Enwand, esa es mi casa. ¿Verdad? —dijo, mientras se inclinaba ligeramente hacia el mapamundi, con la intención de tocarlo con su dedo índice que no dejaba de señalarlo.

El nombrado apoyó una mano en el pecho de él, para evitar que se cayera de bruces contra el mapa.

—Así es. Esa es tu casa. ¿Sabrías decirme dónde está la mía? —cuestionó, a la par que deslizaba los dedos por su pecho y de este modo pasar a su bracito, donde prosiguió su recorrido hasta encontrarse con la mano ajena, la cual tomó entre la suya propia.

El pequeño no sabría en un principio dónde situarle. Por este motivo prefirió ofrecerle un poco de ayuda. Movió el bracito contrario, trazando casi una paralela en el aire, de forma que acabó señalando su país de origen. Después, le soltó. El americano pareció caer en la cuenta y se dejó caer sobre la cama, acabando tumbado casi encima del papel ocre.
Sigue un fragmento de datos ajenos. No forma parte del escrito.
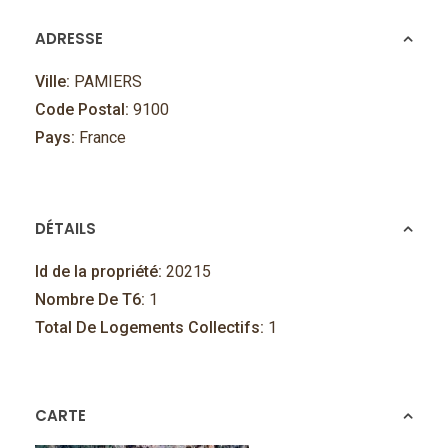
ADRESSE
Ville:
PAMIERS
Code Postal:
9100
Pays:
France
DÉTAILS
Id de la propriété:
20215
Nombre De T6:
1
Total De Logements Collectifs:
1
CARTE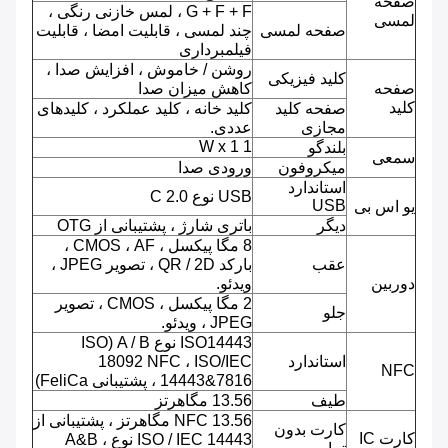
صفحه
G + F + F ، لمس خازنی رنگی ،
لمسی
صفحه لمسی
چند لمسی ، قابلیت امضا ، قابلیت
فیلمبرداری
روشن / خاموش ، افزایش صدا ،
کلید فیزیکی
صفحه
کاهش میزان صدا
کلید
صفحه کلید
کلید خانه ، کلید عملکرد ، کلیدهای
مجازی
عددی.
1 W x 1
بلندگو
سمعی
میکروفون
ورودی صدا
استاندارد
USB نوع C 2.0
USB
یو اس بی
دیگر
باتری شارژ ، پشتیبانی از OTG
8 مگا پیکسل ، CMOS ، AF ،
عقب
بارکد QR / 2D ، تصویر JPEG ،
دوربین
ویدئو.
2 مگا پیکسل ، CMOS ، تصویر
جلو
JPEG ، ویدئو.
ISO14443 نوع A / B (ISO
استاندارد
18092 NFC ، ISO/IEC
NFC
14443&7816 ، پشتیبانی FeliCa)
طیف
13.56 مگاهرتز
NFC 13.56 مگاهرتز ، پشتیبانی از
کارت بدون
کارت IC
ISO / IEC 14443 نوع A&B ،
Allí, volvió a dibujar la línea que anteriormente había recorrido un mar de olas gigantescas por lo que se podía ver ilustrado en el mapamundi.

Con las mejillas infladas, el menor hizo un mohín, fastidiado. Sus ojos, por algún motivo que desconocía el rubio, se vidriaron.

—Vivimos… muy lejos.

El inglés se incorporó de la cama, y tomó al estadounidense entre sus brazos. América se aferró a un mechón dorado de él, pero sin llegar a tirar de éste. El mayor, aún con los pies descalzos, se situó al lado de una ventana, por la cual se podía admirar las praderas verdes, repletas de color y vida. También se podía contemplar un cielo azul, despejado, donde sólo un par de nubes blancas tenían el valor suficiente como para surcarlo.

My little…

—¿Por qué vives tan lejos de mi casa? ¿Por qué vivimos tan lejos? —interrumpió el menor, en un triste hilo de voz.
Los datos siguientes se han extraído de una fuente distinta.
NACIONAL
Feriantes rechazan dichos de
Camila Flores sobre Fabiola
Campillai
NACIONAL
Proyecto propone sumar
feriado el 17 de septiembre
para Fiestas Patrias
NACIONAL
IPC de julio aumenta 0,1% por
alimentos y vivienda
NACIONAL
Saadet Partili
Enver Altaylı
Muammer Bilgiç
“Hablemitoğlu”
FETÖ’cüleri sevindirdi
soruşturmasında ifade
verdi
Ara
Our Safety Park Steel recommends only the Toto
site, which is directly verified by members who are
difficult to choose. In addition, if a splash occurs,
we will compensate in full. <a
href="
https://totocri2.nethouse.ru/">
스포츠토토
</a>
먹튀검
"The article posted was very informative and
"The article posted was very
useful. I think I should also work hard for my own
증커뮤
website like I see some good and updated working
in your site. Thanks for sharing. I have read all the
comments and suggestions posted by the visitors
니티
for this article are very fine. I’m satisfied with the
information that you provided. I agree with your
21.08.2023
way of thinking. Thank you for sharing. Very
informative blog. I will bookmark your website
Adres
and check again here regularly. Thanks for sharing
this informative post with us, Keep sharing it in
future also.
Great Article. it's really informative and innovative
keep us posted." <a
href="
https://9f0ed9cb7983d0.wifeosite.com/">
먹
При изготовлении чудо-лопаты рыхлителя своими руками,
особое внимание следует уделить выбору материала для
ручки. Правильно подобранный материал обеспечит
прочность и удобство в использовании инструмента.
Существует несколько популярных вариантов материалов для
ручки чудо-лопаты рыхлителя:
Inglaterra se mantuvo sumido en el silencio, preguntándose las veces que había dejado solo a su hermanito. Solo con el silencio, la oscuridad, y los monstruos que habitaban en aquella inocente mente. Lo odiaba, lo detestaba. Y sabía que no podía hacer nada por cambiar los hechos. No podía hacer nada en contra de la distancia.

Terminó por sacudir la cabeza.

—Piensa lo siguiente… —comenzó a decir, sintiendo cómo las manos del de mirada zafiro se enredaban entre sus cabellos y, momentos después, acariciaban las comisuras de sus labios en un gesto de un incalculable afecto, cariño. El británico prosiguió con su frase que se quedó a medio camino—. Estamos divididos por un océano, pero estamos unidos por el mismo cielo.